Among the many wonderful places in Tuscany, Colle di Val d’Elsa remains one of the less popular destinations in the area. The industrial areas around the lower town (Colle Bassa) with nothing to suggest the beauty that lies in the old part (Colle Alta). It’s worth visiting the medieval alleys around the birthplace of one a legendary Tuscan architect…
Whete is located
The hill town is positioned on what was once the ancient Via Francigena road that connected Canterbury and Rome. Today around it passes the main road between Florence (50 km) and Siena (25 km). Some of the most visited villages in the area are quite close – San Gimignano (15 km), Volterra (27 km), Monteriggioni (11 km).
There are several free car parks in Colle di Val d’Elsa that you can use during your visit. We decided to stop at Parcheggio “Fornacina”, overlooking the green Tuscan fields, but Parcheggio Porta Vecchia is also a good choice. Both are about 200m from the main entrance to the old town…

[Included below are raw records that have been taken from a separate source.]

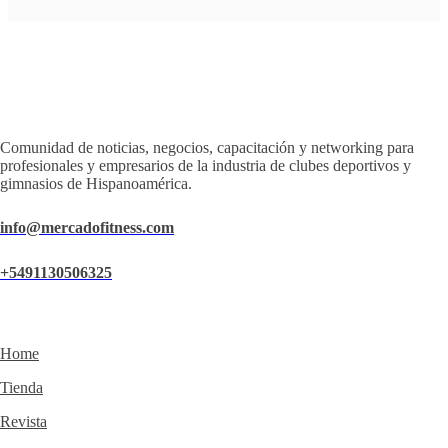
Comunidad de noticias, negocios, capacitación y networking para
profesionales y empresarios de la industria de clubes deportivos y
gimnasios de Hispanoamérica.
info@mercadofitness.com
+5491130506325
Home
Tienda
Revista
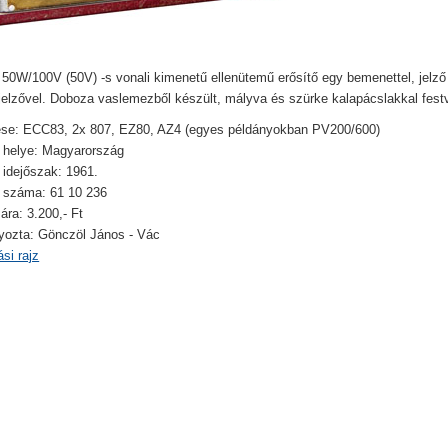
 50W/100V (50V) -s vonali kimenetű ellenütemű erősítő egy bemenettel, jelző
 jelzővel. Doboza vaslemezből készült, mályva és szürke kalapácslakkal fest
se: ECC83, 2x 807, EZ80, AZ4 (egyes példányokban PV200/600)
 helye: Magyarország
 idejőszak: 1961.
i száma: 61 10 236
 ára: 3.200,- Ft
ozta: Gönczöl János - Vác
si rajz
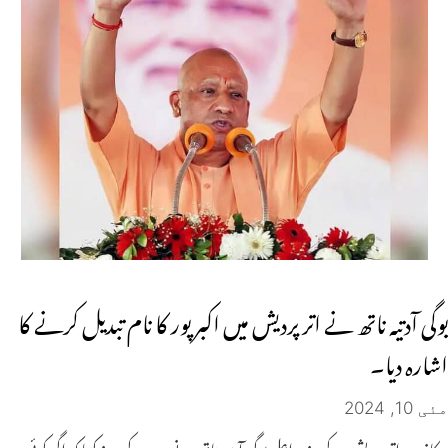
یوگی آدتیہ ناتھ نے اتر پردیش میں اکبر پور کا نام تبدیل کرنے کا
اشارہ دیا۔
مئی 10, 2024
کانپور: اتر پردیش کے وزیر اعلی یوگی آدتیہ ناتھ نے بدھ کے روز کہا کہ اگر کوئی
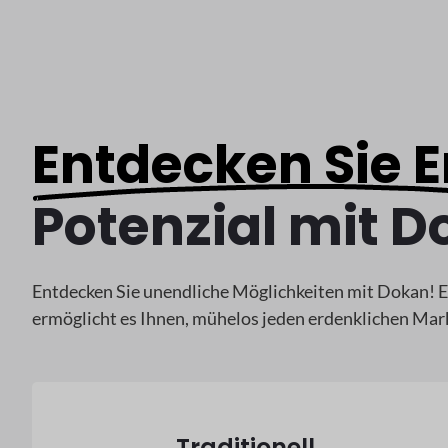
Entdecken Sie 
Potenzial mit 
Entdecken Sie unendliche Möglichkeiten mit Dokan! E
ermöglicht es Ihnen, mühelos jeden erdenklichen Marktp
Traditionell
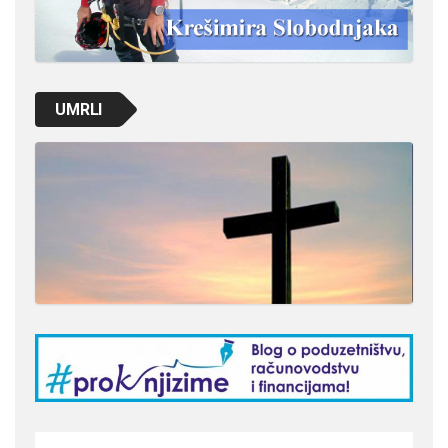
UMRLI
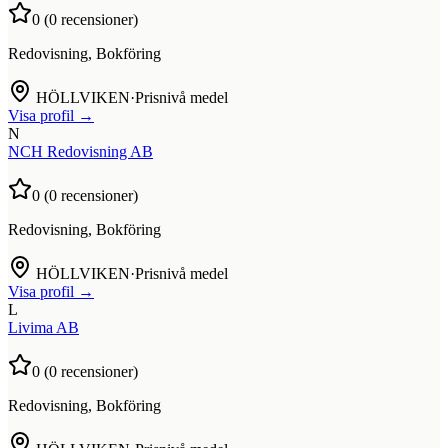
0
(
0
recensioner)
Redovisning, Bokföring
HÖLLVIKEN
·
Prisnivå medel
Visa profil →
N
NCH Redovisning AB
0
(
0
recensioner)
Redovisning, Bokföring
HÖLLVIKEN
·
Prisnivå medel
Visa profil →
L
Livima AB
0
(
0
recensioner)
Redovisning, Bokföring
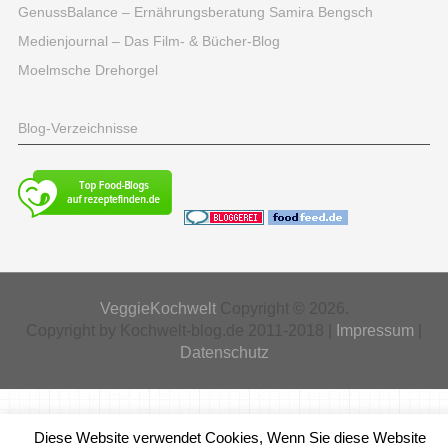
GenussBalance – Ernährungsberatung Samira Bengsch
Medienjournal – Das Film- & Bücher-Blog
Moelmsche Drehorgel
Blog-Verzeichnisse
VeggieKochwelt
Copyright © 2026.
Copyright by Kochwelt-blog.de 2011-2018 |
Impressum
|
Datenschutz
Diese Website verwendet Cookies, Wenn Sie diese Website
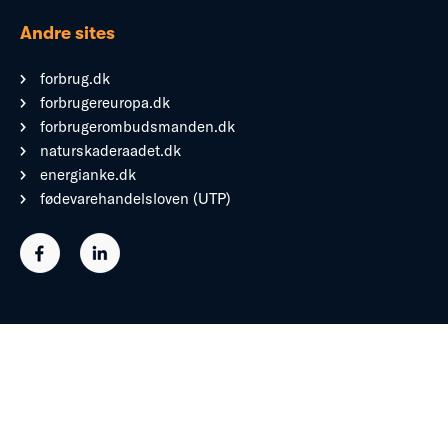
Andre sites
forbrug.dk
forbrugereuropa.dk
forbrugerombudsmanden.dk
naturskaderaadet.dk
energianke.dk
fødevarehandelsloven (UTP)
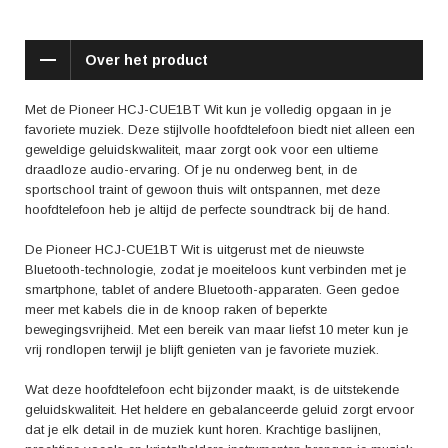
hoofdtelefoon langdurig kunt dragen zonder dat het ongemakkelijk
wordt. Ook het lichte gewicht van de hoofdtelefoon draagt bij aan het
ultieme draagcomfort. Hierdoor kun je urenlang genieten van je muziek,
Over het product
zonder dat je last krijgt van vermoeidheid of irritaties.
De Pioneer HCJ-CUE1BT Wit heeft ook een ingebouwde microfoon,
Met de Pioneer HCJ-CUE1BT Wit kun je volledig opgaan in je
waardoor je handsfree kunt bellen. Je hoeft je telefoon niet uit je zak te
favoriete muziek. Deze stijlvolle hoofdtelefoon biedt niet alleen een
halen en kunt gewoon via de hoofdtelefoon met je gesprekspartner
geweldige geluidskwaliteit, maar zorgt ook voor een ultieme
praten. Dit is vooral handig als je onderweg bent en je handen vrij wilt
draadloze audio-ervaring. Of je nu onderweg bent, in de
houden.
sportschool traint of gewoon thuis wilt ontspannen, met deze
hoofdtelefoon heb je altijd de perfecte soundtrack bij de hand.
Wat vinden anderen van de Pioneer HCJ-CUE1BT Wit? Uit verschillende
reviews komen positieve aspecten naar voren. Gebruikers zijn onder de
De Pioneer HCJ-CUE1BT Wit is uitgerust met de nieuwste
indruk van de geweldige geluidskwaliteit en het comfortabele
Bluetooth-technologie, zodat je moeiteloos kunt verbinden met je
draagcomfort. Ook de draadloze verbinding wordt als zeer betrouwbaar
smartphone, tablet of andere Bluetooth-apparaten. Geen gedoe
ervaren. Daarnaast wordt de lange batterijduur positief benoemd. Zo
meer met kabels die in de knoop raken of beperkte
hoef je je geen zorgen te maken dat de hoofdtelefoon halverwege de
bewegingsvrijheid. Met een bereik van maar liefst 10 meter kun je
dag leeg is.
vrij rondlopen terwijl je blijft genieten van je favoriete muziek.
Kortom, met de Pioneer HCJ-CUE1BT Wit haal je een hoogwaardige en
Wat deze hoofdtelefoon echt bijzonder maakt, is de uitstekende
stijlvolle hoofdtelefoon in huis. Of je nu wilt genieten van je favoriete
geluidskwaliteit. Het heldere en gebalanceerde geluid zorgt ervoor
muziek of wilt bellen zonder gedoe met kabels, deze hoofdtelefoon biedt
dat je elk detail in de muziek kunt horen. Krachtige baslijnen,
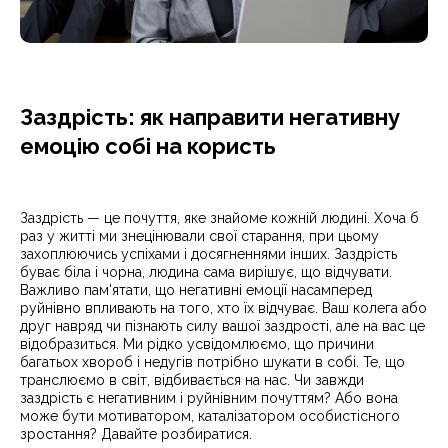
Заздрість: як направити негативну
емоцію собі на користь
Заздрість — це почуття, яке знайоме кожній людині. Хоча б
раз у житті ми знецінювали свої старання, при цьому
захоплюючись успіхами і досягненнями інших. Заздрість
буває біла і чорна, людина сама вирішує, що відчувати.
Важливо пам'ятати, що негативні емоції насамперед
руйнівно впливають на того, хто їх відчуває. Ваш колега або
друг навряд чи пізнають силу вашої заздрості, але на вас це
відобразиться. Ми рідко усвідомлюємо, що причини
багатьох хвороб і недугів потрібно шукати в собі. Те, що
транслюємо в світ, відбивається на нас. Чи завжди
заздрість є негативним і руйнівним почуттям? Або вона
може бути мотиватором, каталізатором особистісного
зростання? Давайте розбиратися.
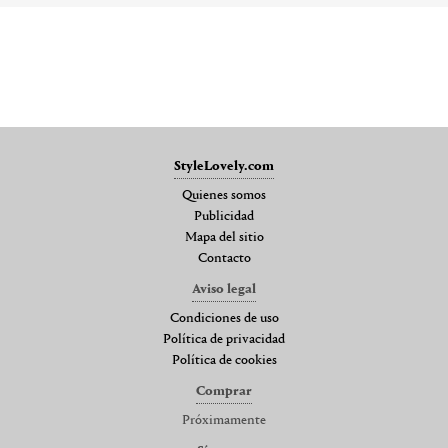
StyleLovely.com
Quienes somos
Publicidad
Mapa del sitio
Contacto
Aviso legal
Condiciones de uso
Política de privacidad
Política de cookies
Comprar
Próximamente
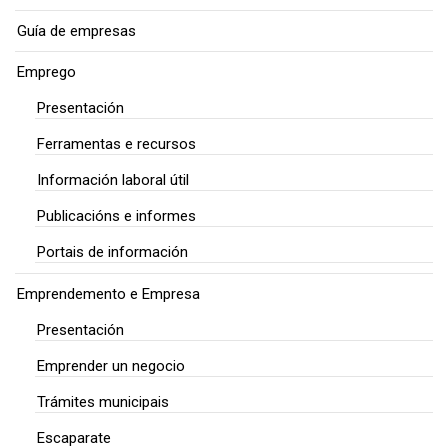
Guía de empresas
Emprego
Presentación
Ferramentas e recursos
Información laboral útil
Publicacións e informes
Portais de información
Emprendemento e Empresa
Presentación
Emprender un negocio
Trámites municipais
Escaparate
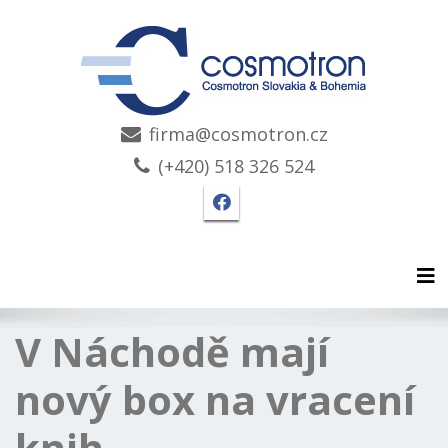
firma@cosmotron.cz
(+420) 518 326 524
Facebook stránka Cosmo
Tog
V Náchodě mají
nový box na vracení
knih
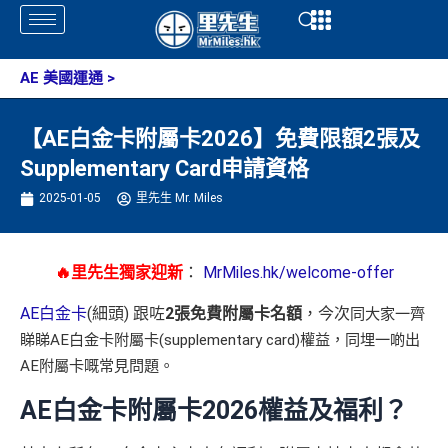
Skip
Open
Open
to
content
AE 美國運通
>
【AE白金卡附屬卡2026】免費限額2張及
Supplementary Card申請資格
2025-01-05
里先生 Mr. Miles
🔥里先生獨家迎新
：
MrMiles.hk/welcome-offer
AE白金卡
(細頭) 跟咗
2張免費附屬卡名額
，今次
同大家一齊
睇睇AE白金卡附屬卡(supplementary card)權益，同埋一啲出
AE附屬卡嘅常見問題。
AE白金卡附屬卡2026權益及福利？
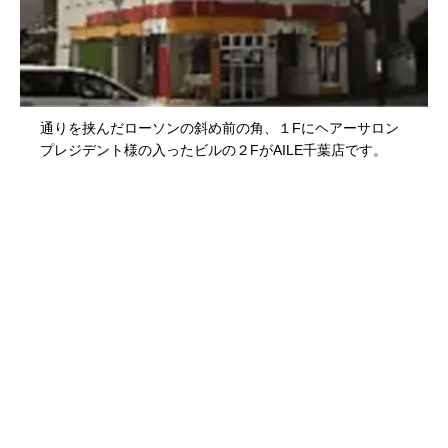
通りを挟んだローソンの斜め前の角、１Fにヘアーサロン
プレジデント様の入ったビルの２FがAILE千葉店です。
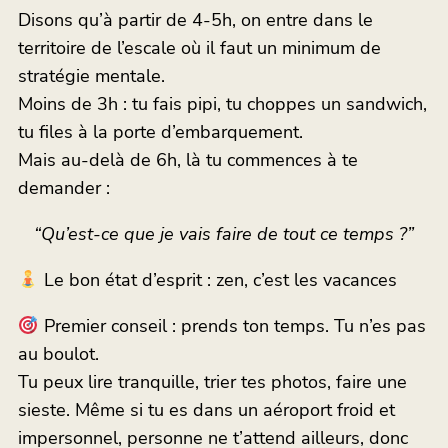
Disons qu’à partir de 4-5h, on entre dans le
territoire de l’escale où il faut un minimum de
stratégie mentale.
Moins de 3h : tu fais pipi, tu choppes un sandwich,
tu files à la porte d’embarquement.
Mais au-delà de 6h, là tu commences à te
demander :
“Qu’est-ce que je vais faire de tout ce temps ?”
Le bon état d’esprit : zen, c’est les vacances
Premier conseil : prends ton temps. Tu n’es pas
au boulot.
Tu peux lire tranquille, trier tes photos, faire une
sieste. Même si tu es dans un aéroport froid et
impersonnel, personne ne t’attend ailleurs, donc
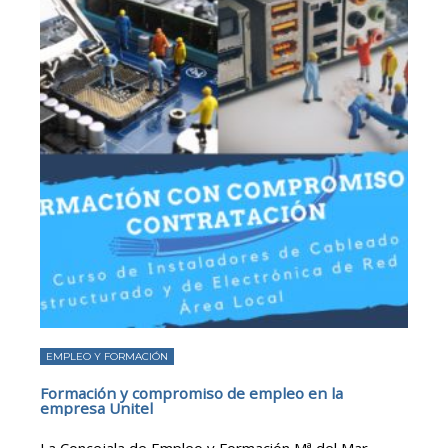
EMPLEO Y FORMACIÓN
Formación y compromiso de empleo en la
empresa Unitel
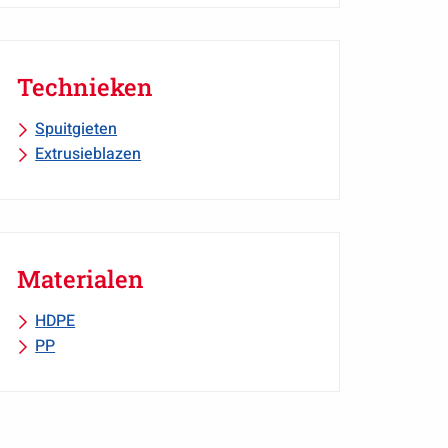
Technieken
Spuitgieten
Extrusieblazen
Materialen
HDPE
PP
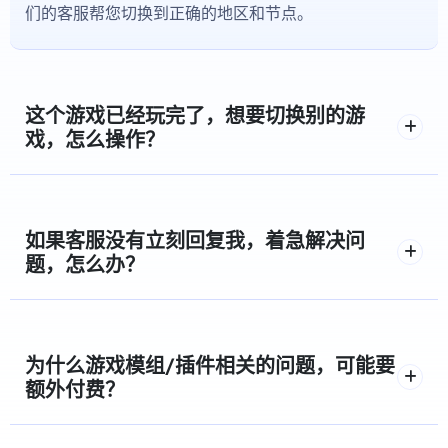
们的客服帮您切换到正确的地区和节点。
这个游戏已经玩完了，想要切换别的游
戏，怎么操作？
如果客服没有立刻回复我，着急解决问
题，怎么办？
为什么游戏模组/插件相关的问题，可能要
额外付费？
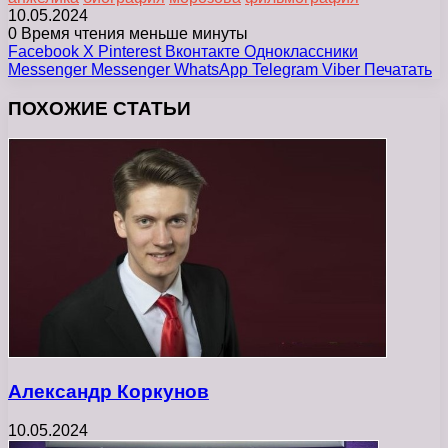
10.05.2024
0
Время чтения меньше минуты
Facebook
X
Pinterest
Вконтакте
Одноклассники
Messenger
Messenger
WhatsApp
Telegram
Viber
Печатать
ПОХОЖИЕ СТАТЬИ
Александр Коркунов
10.05.2024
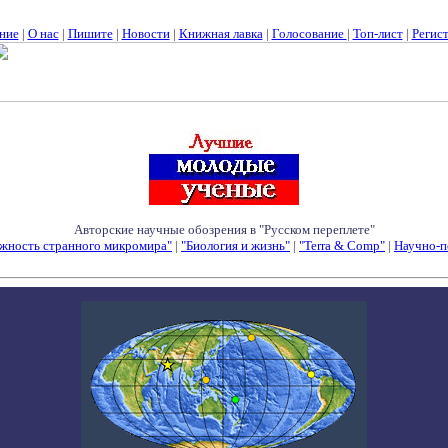
ние
|
О нас
|
Пишите
|
Новости
|
Книжная лавка
|
Голосование
|
Топ-лист
|
Регис
Авторские научные обозрения в "Русском переплете"
жность странного микромира"
|
"Биология и жизнь"
|
"Terra & Comp"
|
Научно-п
Семинары - Конференции - Симпозиумы - Конкурсы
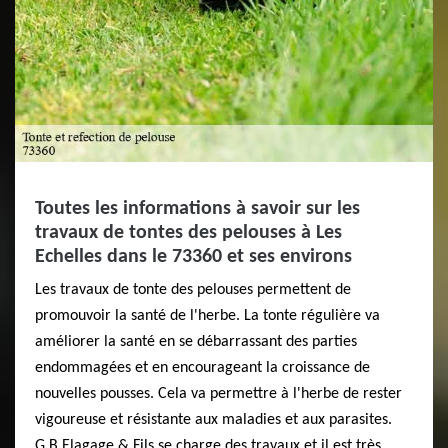
Toutes les informations à savoir sur les
travaux de tontes des pelouses à Les
Echelles dans le 73360 et ses environs
Les travaux de tonte des pelouses permettent de
promouvoir la santé de l'herbe. La tonte régulière va
améliorer la santé en se débarrassant des parties
endommagées et en encourageant la croissance de
nouvelles pousses. Cela va permettre à l'herbe de rester
vigoureuse et résistante aux maladies et aux parasites.
G.B Elagage & Fils se charge des travaux et il est très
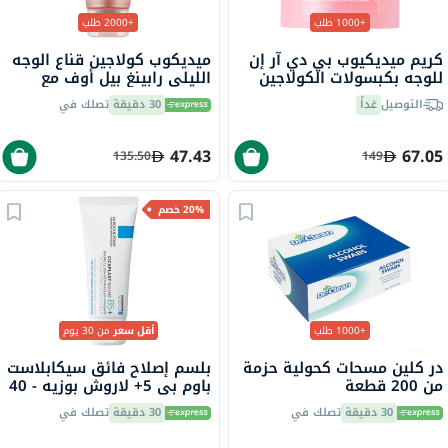
+1000 طلب
+2000 طلب
كريم ميديكيوب بي دي آر إن
ميديكوب كولاجين قناع الوجه
للوجه بكبسولات الكولاجين
الليلي رابينغ بيل أوف مع
الوردي، 55 جرام
النياسيناميد والسيراميد 75
التوصيل
غداً
30 دقيقة
تصلك في
مل
47.43
67.05
135.50
149
20% خصم
+1000 طلب
أقل سعر
من 30 يوم
در كلين مسحات كحولية حزمة
بلسم إصلاح فائق سيكابلاست
من 200 قطعة
باوم بي 5+ لاروش بوزيه - 40
مل
30 دقيقة
تصلك في
30 دقيقة
تصلك في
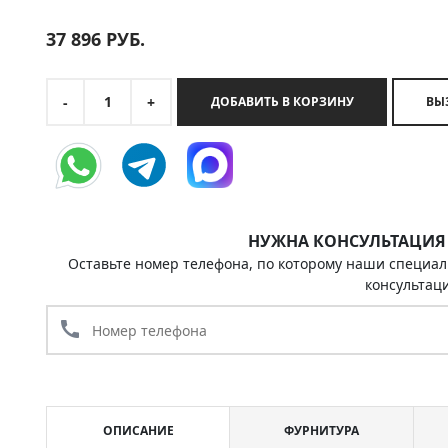
37 896
РУБ.
1
-
+
ДОБАВИТЬ В КОРЗИНУ
НУЖНА КОНСУЛЬТАЦИЯ
Оставьте номер телефона, по которому наши специал
консультац
call
ОПИСАНИЕ
ФУРНИТУРА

💡 It’s easiest to reach it by car. Another option is a bus from one of the nearby larger towns, but the journey is slow and you wasted a lot of time.
Through the main gate
Like a medieval fortress! This is exactly what the entrance looks like through Porta Volterrana, also known as Porta Nuova, which leads to the streets of Colle di Val d’Elsa. The majestic city gate was built in 1479 and was part of the impressive fortifications that served to protect the settlement. The presence of the two cylindrical towers and the huge moat in front of the entrance reinforce the feeling that we are entering a castle and not a city…
💡 Colle di Val d’Elsa hosted one of the most memorable battles between the rival armies of Florence and Siena in 1269. The locals joined the Florentines and together inflicted one of the worst defeats on the enemy.
On the streets of Colle di Val d’Elsa
The winding via Gracco del Secco is lined with medieval mansions, mostly from the 16th century. If you are a museum lover, the Museo di San Pietro will attract your attention right at the beginning of the walk. It houses a rich collection telling for the city’s turbulent history, as well as great works of art by Tuscan artists.
In the small piazza Baios, where the main street meanders, are positioned some of the most emblematic houses of medieval origin. These buildings may look derelict, but they were once the homes of the ruling families… Most likely, someone lives and now, judging by the laundry hanging over the heads of passers-by.
Piazza Santa Caterina is the next place where the main road splits and its right part goes to the new town and the left leads to the viaduct and Palazzo Campana, where the oldest part of the Colle di Val d’Elsa begins. You can sit for a few minutes on the wall and admire the beautiful view of the nearby houses and the unequal Tuscan fields in the background…
💡 During the Renaissance, the area was one of Italy’s leading paper producers. In the 15th century, crystal production began, and around 15% of the world’s crystal is still produced here! If you have more time, you can visit the Museo del Cristallo.
A little more from Colle Alta
The terrace of Bastione di Sapia is another place from where you can enjoy the greenery around. We don’t stay long there and return to the medieval urban structure of Colle di Val d’Elsa, where the via delle Volte stands out brightly – a covered road over a hundred meters long. It can be used as an alternative to via del Castello to reach Piazza del Duomo. The highlights of the central square are the Palazzo Pretorio and the 17th-century Concattedrale dei Santi Alberto e Marziale – the Duomo of Colle di Val d’Elsa.
💡 Carlo Collodi, the father of The Adventures of Pinocchio, spent a period of his life in Colle di Val d’Elsa. There was a medieval water source in the town called Fonte di Pinocchio… Did this not inspire the writer for the name of his character?
The main street takes us further past the Teatro dei Varii and the 12th-century Chiesa di Santa Maria in Canonica to find ourselves on a vast ground overlooking the lower town. There is also an elevator here… for easier passage between the two parts of the Colle di Val d’Elsa.
Birthplace of Arnolfo
Just at the end of via del Castello is a tower-like house – Casa-torre di Arnolfo di Cambio. It’s considered the birthplace of the architect and sculptor Arnolfo di Cambio, who lived between 1240-1302. The name may not mean anything to you unless you are an exceptional art connoisseur, so I will give you some of the architectural projects in Florence attributed to him – Santa Croce, Palazzo della Signoria and the icing on the cake… Cattedrale di Santa Maria del Fiore… What a business card!